Salah satunya adalah Kue Latok, jajanan khas Lumajang yang hingga kini masih bertahan, meski lebih sering dijumpai di pasar tradisional dibanding pusat perbelanjaan modern.
Kue Latok memiliki tampilan sederhana dengan warna-warni yang menarik.
Sekilas bentuknya menyerupai kue lapis, tetapi teksturnya lebih kenyal karena dibuat dari tepung tapioka.
Saat disajikan, potongan kue biasanya dipadukan dengan parutan kelapa sehingga menghadirkan perpaduan rasa manis dan gurih yang khas.
Bagi masyarakat Lumajang, Kue Latok bukan sekadar camilan.
Jajanan ini telah lama menjadi bagian dari kuliner pasar yang biasa dinikmati saat sarapan atau sebagai teman minum teh di pagi dan sore hari.
Hingga kini, Latok masih dapat ditemukan di sejumlah pasar tradisional, meski jumlah penjualnya tidak sebanyak jajanan modern.
Perubahan selera masyarakat, terutama generasi muda yang lebih akrab dengan makanan kekinian, menjadi salah satu tantangan bagi keberlangsungan jajanan tradisional.
Meski begitu, Kue Latok tetap memiliki penggemarnya sendiri karena cita rasanya yang sederhana dan menghadirkan nostalgia masa kecil.
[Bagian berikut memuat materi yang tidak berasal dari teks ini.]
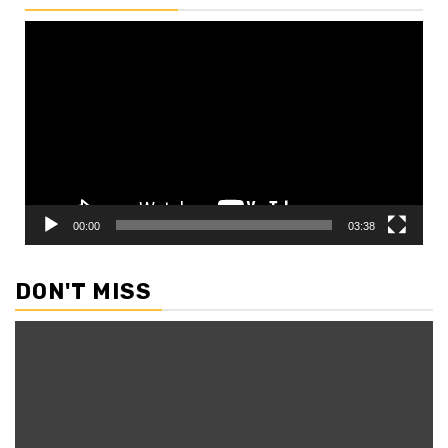
Video
Player
00:00
03:38
DON'T MISS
Baca Juga: Ranu Regulo, Danau Tenang di Kaki Semeru yang Cocok untuk Menepi dari Keramaian
Pemerhati kuliner menilai, keberadaan jajanan tradisional seperti Kue Latok perlu terus dikenalkan agar tidak hanya dikenal oleh generasi terdahulu.
Selain menjadi bagian dari identitas kuliner Lumajang, makanan ini juga mencerminkan kearifan lokal melalui penggunaan bahan-bahan sederhana yang diolah secara turun-temurun.
Di balik popularitas Pisang Agung sebagai ikon kuliner Lumajang, Kue Latok membuktikan bahwa daerah ini masih menyimpan banyak warisan rasa yang layak dilestarikan.
Mencicipinya bukan hanya soal menikmati jajanan tradisional, tetapi juga ikut menjaga agar kuliner khas daerah tetap hidup di tengah perubahan zaman.